When they’d docked, the cops swarmed the boat and Hearn came up with his hands behind his head, elbows out.
Slaney was pretty certain the cops hadn’t said put your hands up but Hearn already saw the story of their capture as something worthy of telling and he wanted to look the part.
There was a stink of fish. The call of a gull. All of this came back while Slaney lay on his cot, hands behind his head, looking up at the mattress pressing through the slats of the bunk above him.
Name
Slaney headed back
to the train station at dawn the next morning. The rain from the night before was steaming off the pavement. It was just a night; Hearn didn’t need to know about Ottawa.

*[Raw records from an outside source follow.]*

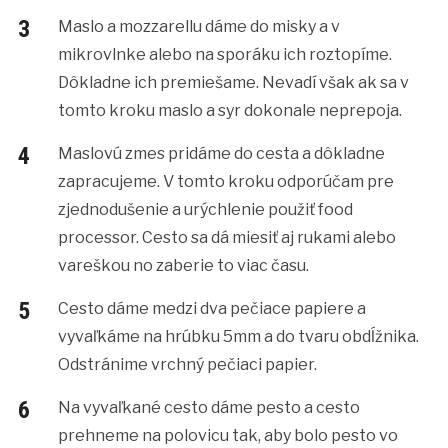
Maslo a mozzarellu dáme do misky a v
mikrovlnke alebo na sporáku ich roztopíme.
Dôkladne ich premiešame. Nevadí však ak sa v
tomto kroku maslo a syr dokonale neprepoja.
Maslovú zmes pridáme do cesta a dôkladne
zapracujeme. V tomto kroku odporúčam pre
zjednodušenie a urýchlenie použiť food
processor. Cesto sa dá miesiť aj rukami alebo
vareškou no zaberie to viac času.
Cesto dáme medzi dva pečiace papiere a
vyvaľkáme na hrúbku 5mm a do tvaru obdĺžnika.
Odstránime vrchný pečiaci papier.
Na vyvaľkané cesto dáme pesto a cesto
prehneme na polovicu tak, aby bolo pesto vo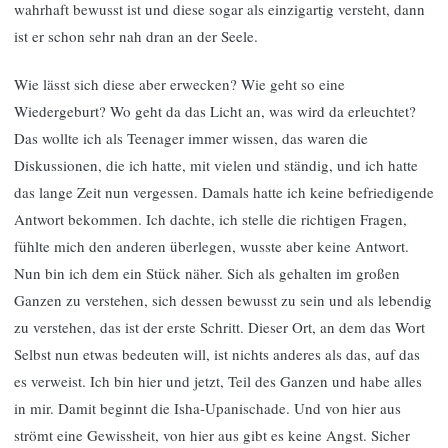
wahrhaft bewusst ist und diese sogar als einzigartig versteht, dann
ist er schon sehr nah dran an der Seele.
Wie lässt sich diese aber erwecken? Wie geht so eine
Wiedergeburt? Wo geht da das Licht an, was wird da erleuchtet?
Das wollte ich als Teenager immer wissen, das waren die
Diskussionen, die ich hatte, mit vielen und ständig, und ich hatte
das lange Zeit nun vergessen. Damals hatte ich keine befriedigende
Antwort bekommen. Ich dachte, ich stelle die richtigen Fragen,
fühlte mich den anderen überlegen, wusste aber keine Antwort.
Nun bin ich dem ein Stück näher. Sich als gehalten im großen
Ganzen zu verstehen, sich dessen bewusst zu sein und als lebendig
zu verstehen, das ist der erste Schritt. Dieser Ort, an dem das Wort
Selbst nun etwas bedeuten will, ist nichts anderes als das, auf das
es verweist. Ich bin hier und jetzt, Teil des Ganzen und habe alles
in mir. Damit beginnt die Isha-Upanischade. Und von hier aus
strömt eine Gewissheit, von hier aus gibt es keine Angst. Sicher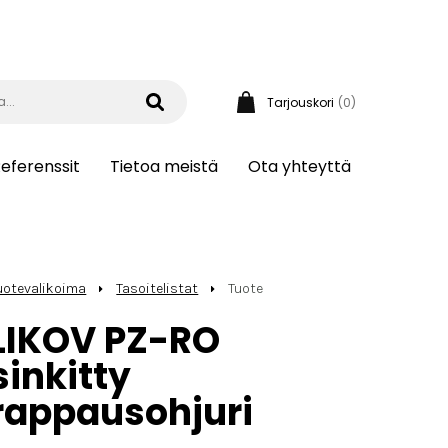
Tarjouskori
(0)
eferenssit
Tietoa meistä
Ota yhteyttä
uotevalikoima
Tasoitelistat
Tuote
LIKOV PZ-RO
sinkitty
rappausohjuri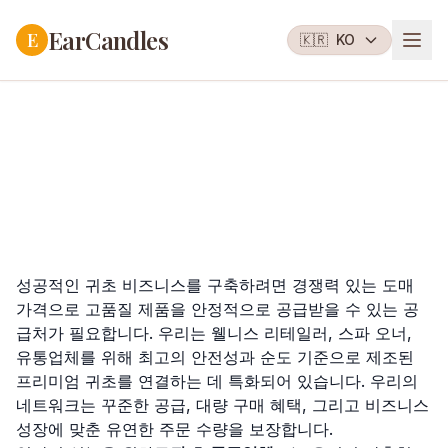
EarCandles
E
🇰🇷
KO
성공적인 귀초 비즈니스를 구축하려면 경쟁력 있는 도매
가격으로 고품질 제품을 안정적으로 공급받을 수 있는 공
급처가 필요합니다. 우리는 웰니스 리테일러, 스파 오너,
유통업체를 위해 최고의 안전성과 순도 기준으로 제조된
프리미엄 귀초를 연결하는 데 특화되어 있습니다. 우리의
네트워크는 꾸준한 공급, 대량 구매 혜택, 그리고 비즈니스
성장에 맞춘 유연한 주문 수량을 보장합니다.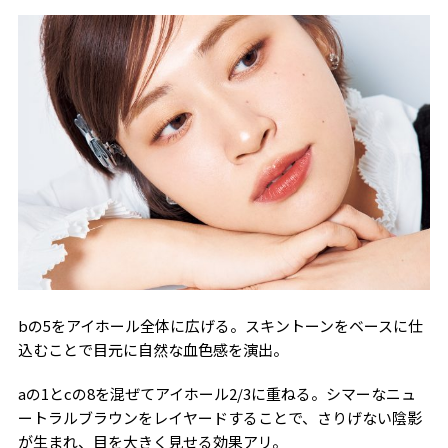
bの5をアイホール全体に広げる。スキントーンをベースに仕
込むことで目元に自然な血色感を演出。
aの1とcの8を混ぜてアイホール2/3に重ねる。シマーなニュ
ートラルブラウンをレイヤードすることで、さりげない陰影
が生まれ、目を大きく見せる効果アリ。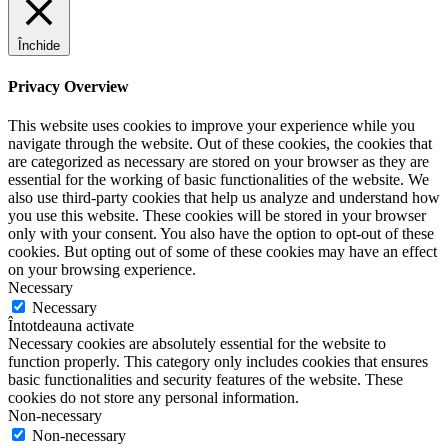
Închide
Privacy Overview
This website uses cookies to improve your experience while you
navigate through the website. Out of these cookies, the cookies that
are categorized as necessary are stored on your browser as they are
essential for the working of basic functionalities of the website. We
also use third-party cookies that help us analyze and understand how
you use this website. These cookies will be stored in your browser
only with your consent. You also have the option to opt-out of these
cookies. But opting out of some of these cookies may have an effect
on your browsing experience.
Necessary
Necessary
Întotdeauna activate
Necessary cookies are absolutely essential for the website to
function properly. This category only includes cookies that ensures
basic functionalities and security features of the website. These
cookies do not store any personal information.
Non-necessary
Non-necessary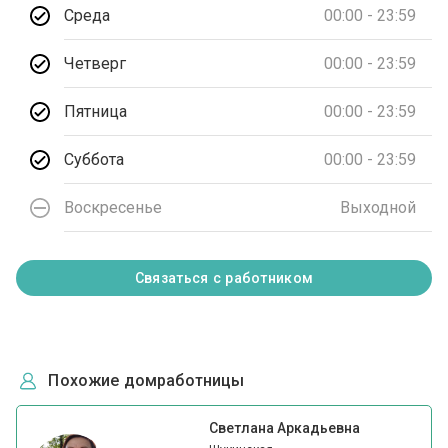
Среда
00:00 - 23:59
Четверг
00:00 - 23:59
Пятница
00:00 - 23:59
Суббота
00:00 - 23:59
Воскресенье
Выходной
Связаться с работником
Похожие домработницы
Светлана Аркадьевна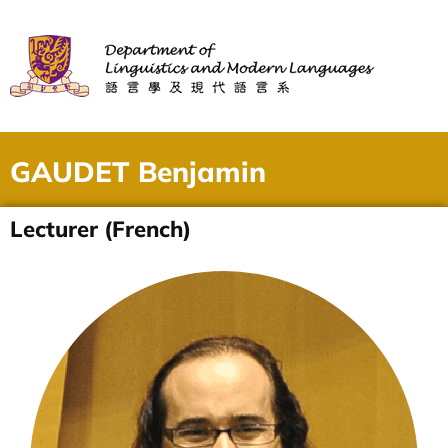
GAUDET Benjamin
Lecturer (French)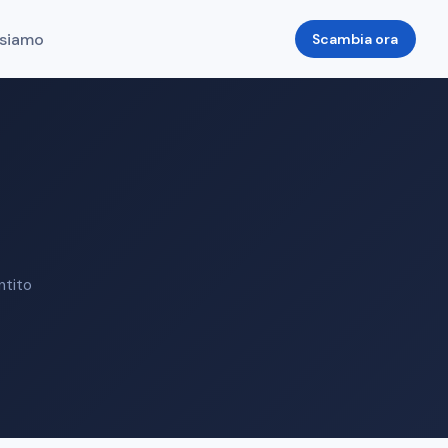
 siamo
Scambia ora
ntito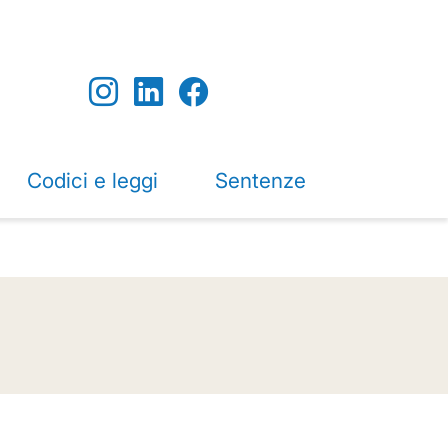
Codici e leggi
Sentenze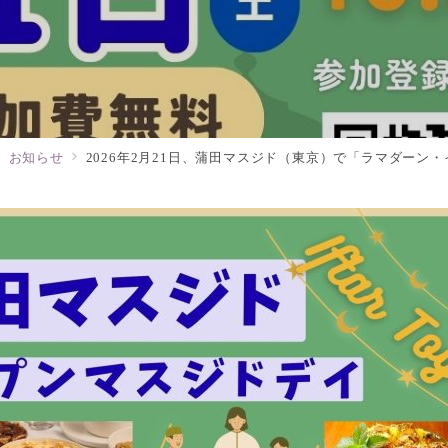
お知らせ
2026年2月21日、蒲田マスジド（東京）で「ラマダーン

He walked past the parking lot of an abandoned strip mall with graffiti scrawled across the sodden plywood covering the storefront windows. A child’s tricycle sat in a puddle under a street lamp.
Down a side street Slaney saw a man who looked like he was walking into a blizzard of snow. The front of his clothes and shoes and his face and even his eyelashes were pure white and it made his eyeballs look yellowish and blue-veined and watery and his lips wet and red, and his teeth were nicotine-stained. The man was standing behind a truck, smacking his arms against his sides, sending up little puffs of white dust. Another man in the back of the truck had been tossing him sacks of flour and one had broken when the guy caught it.